The Importance of Being Earnestina

J’s hunt for a new, feminine name has gone a lot like this:

J:  (Scrolling down some name website on his computer screen)  “What do you think about the name ‘Medea’?”

Me:  “As in, Medea from Greek mythology?  Wasn’t she the one who got jilted by that guy Jason in the ‘Jason and the Argonauts’ story?”

J: (Continuing to scroll down computer screen list)  “Hm….”

Me:  (Pulling a dog-eared Greek mythology book off the bookshelf and flipping around for a minute)  “Yeah.  She helped Jason escape with the golden fleece by killing her own brother.  When Jason got home he thought he would be able to reclaim the throne from his uncle, but his uncle refused.  So Medea tricked the uncle’s daughters into killing their father by boiling him in a pot.  Eventually Jason ditched her for the daughter of some other king.”

A WHILE LATER…

Me:  (From my computer) “Are you looking at name choices?  What kind?”

J:  (From his computer)  “Yes.  Names for rocks and hills.”

Me:  (Squinting down the list)  “What’s that one?  ‘Beryl’?  I like that.  I read a book once about a woman bush pilot in Africa named Beryl Markham, and she did a lot of interesting things during her life.”

J:  “‘Beryl’ doesn’t work.  When I introduce myself to people it’ll sound like I’m calling myself ‘Barrel.'”

Me:  (Pause)  “Oh.  Yeah, I guess so.  I hadn’t thought of that.”

***

A couple days ago, J and I finally came up with a name we both liked.  Yesterday I tried to use the new name instead of J, but kept forgetting.  Then, after talking things over a bit, we decided to wait on solidifying the name choice until J’s mom visits next, so J can tell her that he’s transgender, and that he wants to change his name.  It would be nice if she could be involved in, or at least approve of, J’s new name choice.  After all, she named him the first time around.

Marie, a friend from the transgender group, came over in the afternoon to play some games before the group meeting.  The afternoon’s pronoun usage (and not just mine) was all over the place, and it was funny in that increasingly ridiculous way that means everybody wants to say the correct thing, but everybody is either unsure of the correct etiquette, or is adjusting to the newness of said etiquette.

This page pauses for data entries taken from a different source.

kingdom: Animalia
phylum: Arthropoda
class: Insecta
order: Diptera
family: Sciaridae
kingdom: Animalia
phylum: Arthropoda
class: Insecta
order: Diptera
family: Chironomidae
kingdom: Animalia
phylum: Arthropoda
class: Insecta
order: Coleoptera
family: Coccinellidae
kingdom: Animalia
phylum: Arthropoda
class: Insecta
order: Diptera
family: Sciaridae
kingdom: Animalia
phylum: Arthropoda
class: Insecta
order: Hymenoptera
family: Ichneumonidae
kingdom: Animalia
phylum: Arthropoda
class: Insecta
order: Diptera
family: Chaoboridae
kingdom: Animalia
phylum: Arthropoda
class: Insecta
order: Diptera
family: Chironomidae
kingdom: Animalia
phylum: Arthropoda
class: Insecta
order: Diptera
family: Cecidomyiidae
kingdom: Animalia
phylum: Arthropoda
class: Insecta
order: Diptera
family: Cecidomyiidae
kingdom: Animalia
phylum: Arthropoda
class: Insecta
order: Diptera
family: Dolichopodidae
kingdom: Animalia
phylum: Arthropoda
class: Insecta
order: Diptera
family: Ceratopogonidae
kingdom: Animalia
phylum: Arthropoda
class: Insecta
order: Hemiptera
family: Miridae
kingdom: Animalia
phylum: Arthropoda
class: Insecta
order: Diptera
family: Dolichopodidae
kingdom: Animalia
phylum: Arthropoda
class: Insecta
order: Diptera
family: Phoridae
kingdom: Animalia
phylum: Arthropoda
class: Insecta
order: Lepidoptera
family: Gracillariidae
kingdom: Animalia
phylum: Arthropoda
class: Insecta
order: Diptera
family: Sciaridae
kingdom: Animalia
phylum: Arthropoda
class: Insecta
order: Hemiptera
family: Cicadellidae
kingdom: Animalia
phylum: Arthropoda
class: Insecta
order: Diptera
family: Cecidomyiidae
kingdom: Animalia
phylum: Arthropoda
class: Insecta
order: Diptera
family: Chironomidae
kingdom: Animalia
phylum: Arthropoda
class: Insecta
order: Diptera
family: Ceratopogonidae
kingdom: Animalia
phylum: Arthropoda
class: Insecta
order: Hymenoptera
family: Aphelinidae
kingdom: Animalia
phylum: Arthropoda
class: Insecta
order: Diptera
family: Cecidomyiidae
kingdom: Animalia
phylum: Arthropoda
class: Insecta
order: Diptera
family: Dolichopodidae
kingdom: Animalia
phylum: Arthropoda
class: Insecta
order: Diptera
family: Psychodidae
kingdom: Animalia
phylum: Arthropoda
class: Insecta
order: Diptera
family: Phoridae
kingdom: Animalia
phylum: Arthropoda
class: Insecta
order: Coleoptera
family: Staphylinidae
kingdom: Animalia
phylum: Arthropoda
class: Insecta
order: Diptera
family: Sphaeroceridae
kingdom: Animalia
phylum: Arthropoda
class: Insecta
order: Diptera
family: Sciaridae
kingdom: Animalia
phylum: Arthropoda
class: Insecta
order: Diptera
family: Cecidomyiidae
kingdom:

J forgot to use the right pronouns for Marie once or twice, and corrected himself.  Marie, knowing that J is transgender but also faced with J’s male name, referred to J in the feminine half of the time, and in the masculine the rest of the time.  I know that J doesn’t care about having feminine pronouns used until he is using a feminine name, but having spent several hours recently attempting to call him by a potential feminine name, I was suddenly self-conscious about my language.  I found myself using as few pronouns as possible, which meant that I repeated J’s name a lot more than I usually would.  I didn’t have any problems forgetting to use feminine pronouns for Marie, but innocent phrases I typically use on everyone, male and female, suddenly seemed out of place.  As in, “Do you guys want something to drink?”  I thought about saying “you ladies,” but I never say that, and wondered if it would come out sounding forced.  Another, non-transgender friend dropped in for a little while.  She hadn’t known about J’s transgenderism until that moment, but she took the new information and the sight of J and Marie’s cross-dressing very smoothly and even apologized in advance for mixing up pronouns.

What can I say — The afternoon was fun, and the awkwardness will pass eventually.

I do understand the importance of pronouns, but to the transgender Pronoun Police in the world (and I know you are out there) — I hope you also take the time to understand the rest of us.  Give people the benefit of the doubt.  Learn some back-story before assuming anything about another transgender person’s relationship with family and friends.  Be patient and give us, those friends and family members, time to adjust before berating us for our communication skills.  I think, and hope, that you will not be disappointed with us in the long run.